Purbaya juga menyoroti soal sumber anggaran. "Mau dibikin kapan saya enggak tahu. Ya udah enggak apa-apa. Yang betul Pak Trenggono mungkin saya datanya salah. Tapi sebagian katanya uangnya kata pinjaman. Tapi pinjaman juga nanti kan lewat kita juga kan, tetap aja," jelas Purbaya.
Belakangan, publik ramai menyoroti aksi saling sindir antara Menkeu Purbaya dan Menteri Kelautan dan Perikanan, Trenggono.
Awalnya, dalam sebuah forum, Purbaya mengaku heran karena KKP belum merealisasikan anggaran pembangunan kapal. Ia menyindir melalui pertanyaan apakah ada pengusaha yang sudah mendapatkan proyek pembangunan kapal dari KKP.

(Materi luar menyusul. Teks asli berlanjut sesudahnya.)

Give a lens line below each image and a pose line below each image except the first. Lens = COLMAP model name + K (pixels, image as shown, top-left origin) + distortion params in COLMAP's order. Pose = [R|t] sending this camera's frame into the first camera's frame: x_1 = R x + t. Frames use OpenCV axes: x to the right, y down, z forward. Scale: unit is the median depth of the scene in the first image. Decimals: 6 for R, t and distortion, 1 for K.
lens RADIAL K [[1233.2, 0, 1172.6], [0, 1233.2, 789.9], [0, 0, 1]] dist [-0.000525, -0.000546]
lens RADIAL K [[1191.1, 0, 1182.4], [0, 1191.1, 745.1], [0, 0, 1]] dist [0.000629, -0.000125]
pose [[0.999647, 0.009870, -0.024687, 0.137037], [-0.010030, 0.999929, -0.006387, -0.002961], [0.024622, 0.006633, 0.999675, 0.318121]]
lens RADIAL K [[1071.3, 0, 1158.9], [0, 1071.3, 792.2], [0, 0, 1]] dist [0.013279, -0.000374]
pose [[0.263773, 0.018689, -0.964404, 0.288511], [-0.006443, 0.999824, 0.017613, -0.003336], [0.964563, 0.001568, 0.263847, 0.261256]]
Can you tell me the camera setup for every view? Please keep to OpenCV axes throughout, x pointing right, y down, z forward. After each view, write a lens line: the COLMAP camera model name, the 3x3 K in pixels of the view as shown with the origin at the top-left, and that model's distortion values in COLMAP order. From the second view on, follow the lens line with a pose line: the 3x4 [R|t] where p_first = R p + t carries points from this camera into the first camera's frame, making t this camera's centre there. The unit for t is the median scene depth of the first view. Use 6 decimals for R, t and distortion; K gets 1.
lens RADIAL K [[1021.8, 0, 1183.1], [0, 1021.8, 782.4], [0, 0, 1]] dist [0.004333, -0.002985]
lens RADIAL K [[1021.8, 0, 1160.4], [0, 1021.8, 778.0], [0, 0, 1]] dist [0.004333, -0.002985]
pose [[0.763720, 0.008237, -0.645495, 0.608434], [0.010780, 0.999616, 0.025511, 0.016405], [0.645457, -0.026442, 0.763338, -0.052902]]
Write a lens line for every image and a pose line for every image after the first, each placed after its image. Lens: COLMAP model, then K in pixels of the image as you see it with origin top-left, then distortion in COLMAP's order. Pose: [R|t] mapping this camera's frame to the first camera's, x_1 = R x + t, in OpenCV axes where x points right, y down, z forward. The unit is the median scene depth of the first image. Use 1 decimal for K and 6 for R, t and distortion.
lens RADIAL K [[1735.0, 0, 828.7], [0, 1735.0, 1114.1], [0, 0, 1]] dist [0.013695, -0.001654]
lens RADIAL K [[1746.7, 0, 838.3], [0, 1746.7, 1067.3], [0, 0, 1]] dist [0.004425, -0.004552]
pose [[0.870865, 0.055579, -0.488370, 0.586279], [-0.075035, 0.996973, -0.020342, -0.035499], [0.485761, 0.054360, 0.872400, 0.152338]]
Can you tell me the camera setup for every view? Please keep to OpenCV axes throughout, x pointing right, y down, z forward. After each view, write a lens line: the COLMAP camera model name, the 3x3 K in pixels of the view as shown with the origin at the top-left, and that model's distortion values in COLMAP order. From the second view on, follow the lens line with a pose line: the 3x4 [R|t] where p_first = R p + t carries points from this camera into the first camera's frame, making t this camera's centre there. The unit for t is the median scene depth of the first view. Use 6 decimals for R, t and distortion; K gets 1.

"Kan aneh, enggak masuk akal. Uangnya sudah saya keluarkan, order-nya enggak ada," ucap Purbaya.
Pernyataan Purbaya kemudian ramai dibahas di media sosial dan memicu respons Menteri Trenggono, yang tampak geram.
"Saya enggak ngerti maksud Pak Purbaya. Kalau soal kapal, itu sumber pendanaannya dari pinjaman UK, dan sekarang masih berproses, mekanismenya juga sedang dibicarakan," ujar Trenggono, Selasa (11/2/2026).
Dia menegaskan bahwa yang mengeksekusi pinjaman dana dari Inggris juga bukan Kementerian Kelautan dan Perikanan (KKP), melainkan Badan Logistik Pertahanan. KKP, kata Trenggono, hanya memfasilitasi teknis dan tenaga kerja.
"Jadi sebaiknya, Pak Purbaya tanya dulu ke anak buahnya sebelum komentar. Validasi data dulu sebelum menyampaikan seperti," jelas Trenggono.